Effectiveness: By featuring the popular TV duo of Kubra Khan and Usman Mukhtar, Kenwood manages to make us wonder how many more dishes the couple can put in the fridge, question why there is so much food left over and chuckle at Khan’s irritation (we can all relate to the frustration we feel when guests we invited to dinner fail to show up). The still camera shot in the first half of the ad is the best part because while we are watching the action, we are also ‘subtly’ enlightened by how spacious the Kenwood fridge is.

Verdict: Strangely light humour, a bickering couple and a great fridge somehow always work.

Brand: EggBox

Agency: Conglo

Campaign: Ye Koi Aam Anda Nahi

Message: Switch to buying high-quality eggs

Effectiveness: Looks like someone took “Ande Ka Funda” seriously. Sorry, bad joke. I am not sure how big a hit the product has been in terms of sales, but it sure has the ad industry talking about it. A waiter is catering to every whim of some kind of hidden royalty behind closed doors in a massive palace type place (only the ‘royalty’s’ assistant communicates with the waiter outside).
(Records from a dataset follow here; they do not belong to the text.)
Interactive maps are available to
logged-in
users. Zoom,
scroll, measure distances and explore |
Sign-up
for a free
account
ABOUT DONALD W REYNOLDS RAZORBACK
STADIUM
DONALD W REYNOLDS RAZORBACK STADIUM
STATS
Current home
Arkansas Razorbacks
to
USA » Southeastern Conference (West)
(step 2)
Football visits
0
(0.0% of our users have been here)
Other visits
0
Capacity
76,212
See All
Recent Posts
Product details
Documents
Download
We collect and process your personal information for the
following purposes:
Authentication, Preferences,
Then, said royalty turns out to be a comfortably seated chicken laying an egg. The precious egg is then transferred to a golden cup and taken away (to customers). This is one of my favourite campaigns this year (though, as always, it could have been shorter) because it keeps the audience guessing about what the ad is selling. Kudos to the storytellers for keeping us hooked without revealing the hero until the end.

Verdict: Ye koi aam ad nahi.

Brand: Gluco

Agency: BBDO Pakistan

Campaign: Kaisi Ho Maa?

Message: Stop criticising moms and support them instead.

Effectiveness: By framing realistic and relevant depictions of people who judge mothers, especially young mothers, for the way they raise their kids without realising the amount of work that goes into it, Gluco flips the infamously obnoxious line, Kaisi Maa Ho (which mostly comes from people who make up the ‘log’ from the ‘log kya kahenge’ phrase) to Kaisi Ho Maa? – brilliant play of words! From a judgy grandfather wondering why his daughter/bahu is not telling her children to settle down (because she had a long day and is resting) to a maid judging her employer for the same kind of thing... the ad ends with a saleslady asking a mom with a hyperactive child “Kaisi Ho Maa?” instead of saying “Kaisi Maa Ho?”, making the women watching it teary-eyed and angry. Teary-eyed because you want that support too and angry because it’s difficult to get.

Verdict: Still tearing up here.

Brand: Pepsi

Agency: One Take Productions

Campaign: Why Not Meri Jaan x Notice Kiya

Message: Pepsi’s new, stronger taste will make you forget your surroundings.

Effectiveness: Pepsi’s latest series of ads featuring the Young Stunners are once again all about the new, stronger taste of Pepsi (they have been telling us for years that it has a ‘new taste’ although it’s literally the same. But maybe it really is different this time?). The brand has hit three key points with the two ads released in this campaign so far: popular celebs (Young Stunners and Babar Azam), crisp communication (getting the message across in under 20 seconds) and a tinge of humour (the Young Stunners oblivious to the amazing Azam sitting right in front of them because their Pepsi’s stronger taste is so good). However, the ads are conceptually similar to the 2013 Hardee’s Arabia commercial and Cadbury India’s 5 Star commercial, where the consumers are so lost in the product’s taste that they are unable to notice what is happening around them.

Verdict: If they weren’t ‘inspired’ by the international concepts, then good job Pepsi!

Sheema Khan is Sr. Manager Communications & Strategy, Woot.